The advantage of P2P is its inherent scalability. With each participant bringing its own resources, such as processing power, storage and bandwidth, there is virtually no limit in the size of the system. Due to the same reason, there is not a single point of failure. Collectively, P2P systems offer a massive amount of processing power and storage capability.

The decentralized infrastructure of P2P gained immense popularity in file sharing applications. Napster is an iconic system of this kind. After it ceased to operate, there are other successful examples such as KaZaa and Gnutella.

The weakness of P2P also stems from the decentralized structure. There is no way to tell the authenticity of the network traffic, or to control the behavior of the network in general.

Must Haves

So we know scalability and performance is really tough. Before pulling our hair out to design a perfect system, what are some of the desired properties?

We want to support millions of users, while staying in the comfort zone. We cannot afford to lose responsiveness or security. Storage for user created contents, for a simple example, a custom facial texture, is soon to be a standard feature. A powerful and direct control mechanism must be in place. There cannot be a single point of failure that affects the entire game world. Finally, the cheaper the better.

To be able to do all the above is a grand goal. The community has not found a silver bullet for this yet. The best idea (still not time tested yet) I have seen is by Max Skibinsky of HiveMind (thequest@h-mind.com). You are welcome to implement it and try it out. The following is a very simplified version of Skibinsky's concept.

The idea starts with distinguishing different types of changes: significant vs. real-time. The significant changes should take plays on an interval of 15 to 30 minutes.
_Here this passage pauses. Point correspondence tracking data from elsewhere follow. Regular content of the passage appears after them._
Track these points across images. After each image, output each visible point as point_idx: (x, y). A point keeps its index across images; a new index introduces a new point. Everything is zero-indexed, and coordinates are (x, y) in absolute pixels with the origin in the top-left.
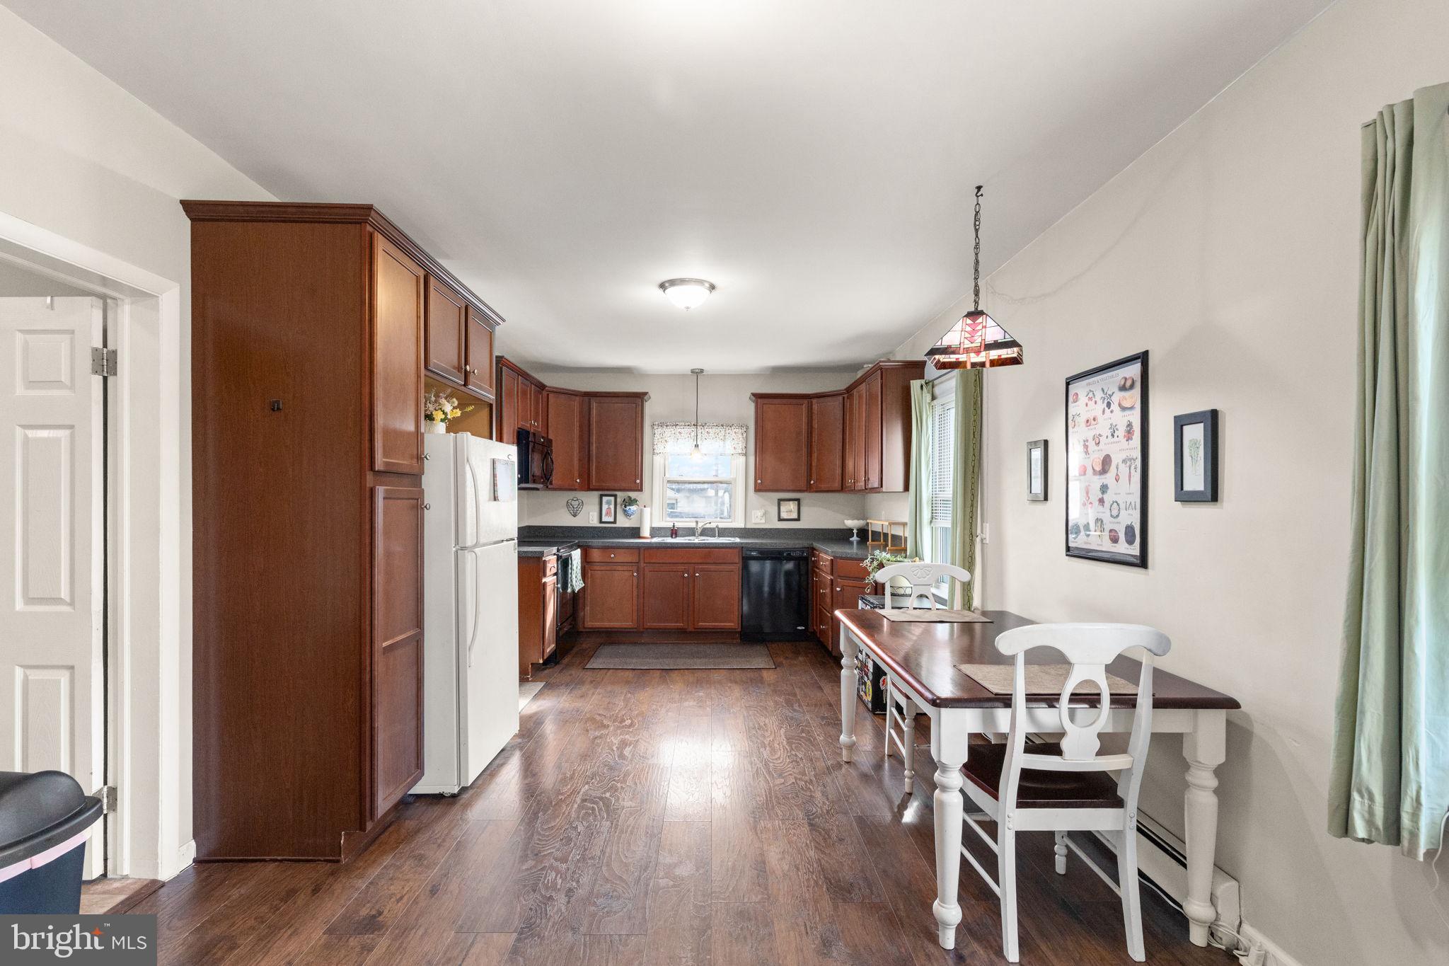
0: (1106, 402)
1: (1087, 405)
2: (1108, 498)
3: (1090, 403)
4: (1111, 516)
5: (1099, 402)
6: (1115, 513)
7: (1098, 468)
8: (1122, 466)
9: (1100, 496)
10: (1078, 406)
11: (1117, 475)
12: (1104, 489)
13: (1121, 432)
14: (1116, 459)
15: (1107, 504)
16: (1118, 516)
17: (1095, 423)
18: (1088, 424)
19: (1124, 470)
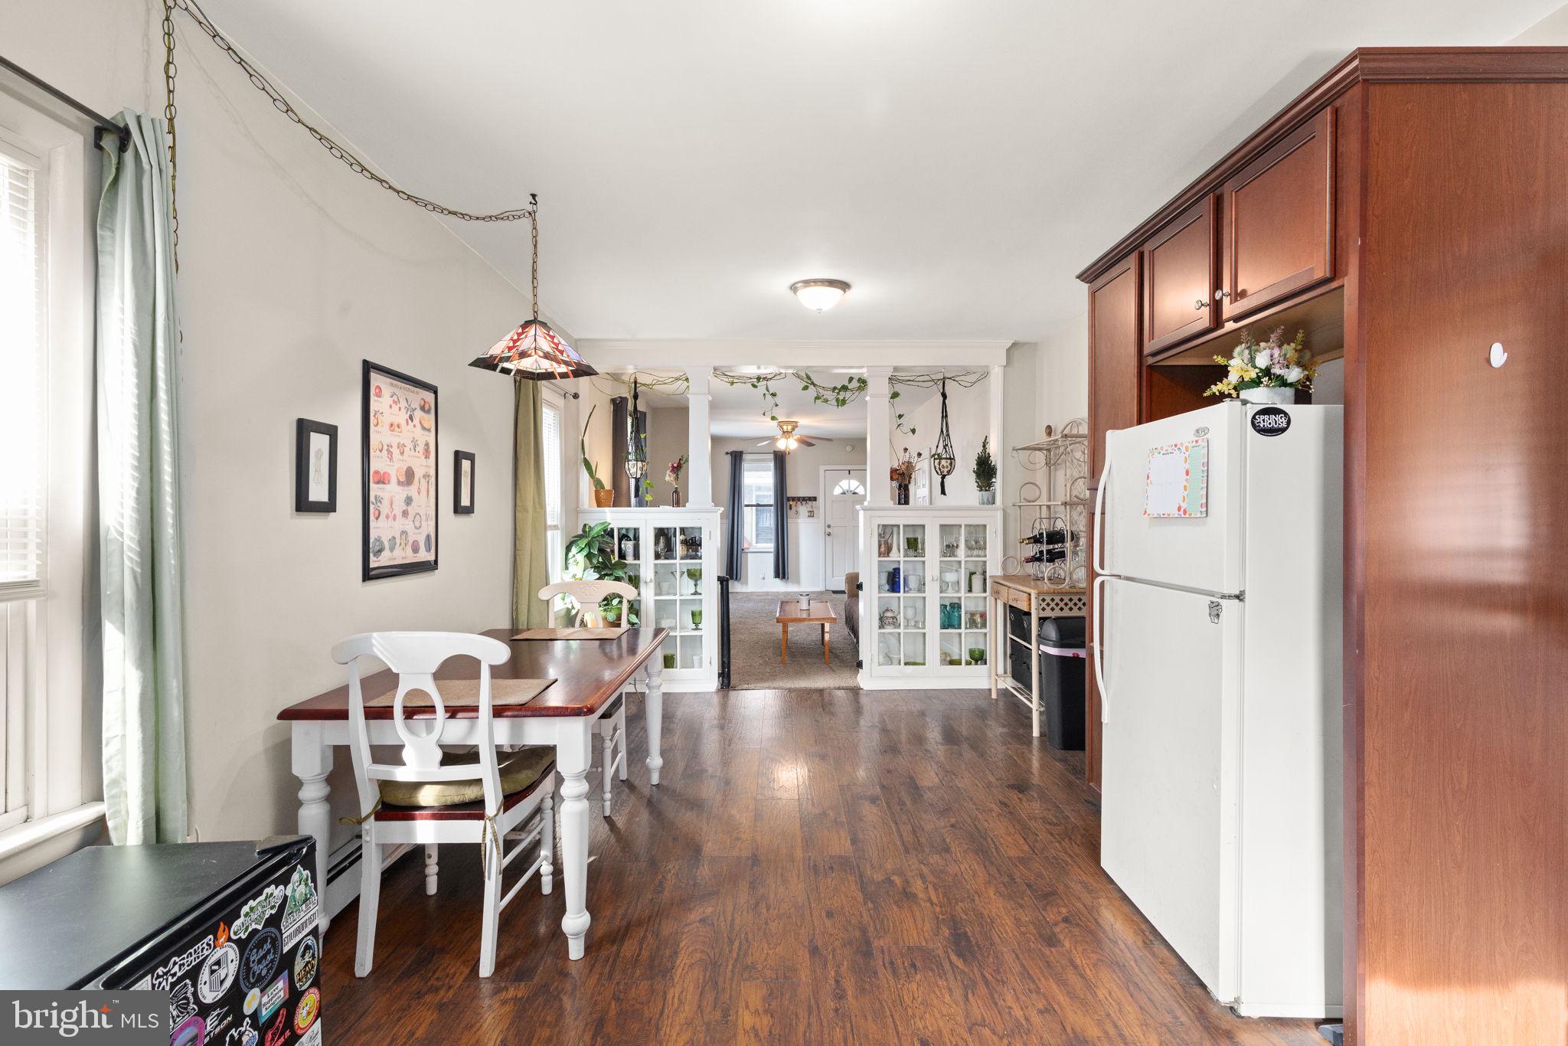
0: (409, 413)
1: (391, 407)
2: (411, 510)
3: (394, 406)
4: (416, 528)
5: (403, 410)
6: (417, 524)
7: (403, 478)
8: (422, 480)
9: (405, 508)
10: (381, 403)
11: (419, 488)
12: (409, 501)
13: (421, 448)
14: (419, 473)
15: (411, 516)
16: (420, 527)
17: (400, 430)
18: (392, 429)
19: (424, 482)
A single server can comfortably handle the significant changes by millions users, with some infrastructural support. Real-time changes are those representing gameplay actions.

Using a game scenario as an example. Encountering a monster, killing or getting killed are significant changes. The detailed punches, kicks and spell casts, etc. are real-time changes that only need to be kept consistently in a local manner.

Based on this distinction, a concept of vicinity is introduced. Like in real life, from a distance we can kind of see that people are waiting in lines to get coffee. But really what are being ordered, we cannot tell and probably don't care that much. In a game scene, we then distinguish the objects or players that a player can affect a change, from the background. The same with those that can affect changes on each player. For convenience, let's refer to these two groups as action/reaction groups.

In a scene, there can be many such groups, possibly overlapping each other too. Each player can belong to multiple such groups. Everything that is outside the groups is not of concern.

For each group, we support all of its action using P2P methods. The simplest kind is to pick a different machine to support each group. All entities in the group correspond directly with the machine to keep all real-time changes update-to-date. In this way, the original zone servers only maintain significant events and keep the global database intact. The server process of each group corresponds with the zone server.

For security purpose, the server process should not run on the machine of a player in the group. Additionally, it is also a good idea to move the server process to a different machine on a regular basis (say, hourly). During the process, it is also a good idea to keep a backup copy as a checkpoint.

This concept is a mixture of C/S and P2P, using P2P for scalability and performance, and C/S for security, global consistence and control. It is not hard to implement, provided that you have done your design right. Let's discuss in more details during group meetings.